I included details from the hex in my historical western romance novel INTO THE LAND OF SHADOWS. I also explored the Navajo tradition as it related to the world of the supernatural.

Stay in touch with Kristy


  1. Kristy, I want to thank you for your blog. It had to painful to write and remember. I hope your writing helps to heal that pain. (Hugs) I look forward to reading the book.

    1. Cindy,
      Thanks so much for stopping by. I'd written this essay last year, but wasn't sure what to do with it. Upon your suggestion, I decided to post it here. :-) I actually feel more positive about the experience now, and am grateful for it. Take care, Kristy

      (I posted the comment below, but then realized I didn't 'reply' to you. Hopefully you'll see this. :-))

  2. This comment has been removed by the author.

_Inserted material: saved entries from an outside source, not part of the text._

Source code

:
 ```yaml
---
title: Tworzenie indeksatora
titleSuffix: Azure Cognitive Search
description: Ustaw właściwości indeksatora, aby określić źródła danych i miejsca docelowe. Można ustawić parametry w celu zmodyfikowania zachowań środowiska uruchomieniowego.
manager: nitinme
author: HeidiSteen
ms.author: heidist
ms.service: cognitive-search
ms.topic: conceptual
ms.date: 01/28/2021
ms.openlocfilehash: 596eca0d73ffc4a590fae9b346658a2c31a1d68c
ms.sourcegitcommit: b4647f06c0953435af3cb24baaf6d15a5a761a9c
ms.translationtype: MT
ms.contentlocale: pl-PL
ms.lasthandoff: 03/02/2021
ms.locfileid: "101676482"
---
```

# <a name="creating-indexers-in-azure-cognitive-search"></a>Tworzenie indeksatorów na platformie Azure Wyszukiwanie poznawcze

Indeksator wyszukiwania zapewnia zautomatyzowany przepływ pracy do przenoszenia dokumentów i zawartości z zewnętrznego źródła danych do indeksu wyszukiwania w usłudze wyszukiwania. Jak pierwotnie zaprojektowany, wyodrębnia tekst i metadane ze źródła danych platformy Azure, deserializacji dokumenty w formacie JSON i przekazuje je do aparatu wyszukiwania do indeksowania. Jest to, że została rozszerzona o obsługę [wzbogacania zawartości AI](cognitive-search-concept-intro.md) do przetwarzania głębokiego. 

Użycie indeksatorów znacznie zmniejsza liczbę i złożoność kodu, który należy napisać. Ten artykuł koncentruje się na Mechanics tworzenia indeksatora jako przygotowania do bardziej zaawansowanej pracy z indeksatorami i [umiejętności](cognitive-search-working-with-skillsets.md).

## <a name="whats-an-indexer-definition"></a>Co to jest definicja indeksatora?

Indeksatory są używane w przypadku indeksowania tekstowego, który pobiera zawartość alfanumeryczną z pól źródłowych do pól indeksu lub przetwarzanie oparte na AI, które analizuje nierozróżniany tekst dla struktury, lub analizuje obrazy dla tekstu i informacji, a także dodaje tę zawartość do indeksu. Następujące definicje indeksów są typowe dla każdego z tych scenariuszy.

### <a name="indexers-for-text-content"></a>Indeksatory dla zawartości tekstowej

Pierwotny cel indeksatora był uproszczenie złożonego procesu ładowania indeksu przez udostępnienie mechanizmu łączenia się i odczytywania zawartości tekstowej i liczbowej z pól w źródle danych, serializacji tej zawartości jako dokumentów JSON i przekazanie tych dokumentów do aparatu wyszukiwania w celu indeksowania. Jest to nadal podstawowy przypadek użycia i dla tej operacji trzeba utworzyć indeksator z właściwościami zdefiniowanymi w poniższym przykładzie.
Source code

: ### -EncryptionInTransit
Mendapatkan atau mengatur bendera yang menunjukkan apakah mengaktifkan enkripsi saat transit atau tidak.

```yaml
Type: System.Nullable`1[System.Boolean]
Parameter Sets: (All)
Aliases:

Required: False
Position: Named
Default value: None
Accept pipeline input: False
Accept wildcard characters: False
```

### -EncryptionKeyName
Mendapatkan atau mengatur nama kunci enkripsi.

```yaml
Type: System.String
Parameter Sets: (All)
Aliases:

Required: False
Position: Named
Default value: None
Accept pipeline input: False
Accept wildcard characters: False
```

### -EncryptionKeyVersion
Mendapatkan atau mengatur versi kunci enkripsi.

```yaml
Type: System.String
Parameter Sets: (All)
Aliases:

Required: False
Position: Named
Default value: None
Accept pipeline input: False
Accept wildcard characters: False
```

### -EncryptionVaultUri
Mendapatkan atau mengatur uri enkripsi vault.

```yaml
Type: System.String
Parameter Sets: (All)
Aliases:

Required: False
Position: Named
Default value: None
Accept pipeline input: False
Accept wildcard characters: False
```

  3. All I can say is thank you :) you gave me some insight.

  4. I have always found the Navajo lands interesting but have only camped there to visit various Anasazi or Sinagua ruins and the trading posts. I have read quite a lot about their rituals and the supernatural occurrences that seem part of their lives. To me, it's a beautiful land but I would find it hard to live there because I wouldn't fit.

    Years ago we used to visit the Hopi mesas and felt very welcomed but the last two times we were near that area, the welcome mat seemed to have been removed. Maybe it was because of new agers using their sacred places for rituals that don't belong there. Maybe it's part of the division we seem to be experiencing worldwide.

    Anyway enjoyed your piece. We had feral dogs when I was growing up in the hills of the Cascades. Nothing is much more dangerous to humans as well as other animals.

    1. Rain,
      Thanks for your input. I've actually never been to the Hopi mesas. I hope to get there one day, but I understand that you need a local guide. I would imagine it's difficult to have tourists bugging you in your home. Take care!

  5. Kristy, you're a wonderful writer, but then I already knew that. I enjoyed your account very much and now understand your writing focus. Maybe one of your next novels could incorporate your experience as a child. I found it compelling.

    1. Hi Joan!
      Thanks for stopping by. I appreciate your kind words. I think everything that happens to us ends up in some way in our writing. But I have often thought of writing a YA novel about this experience. One of these days...All my best to you!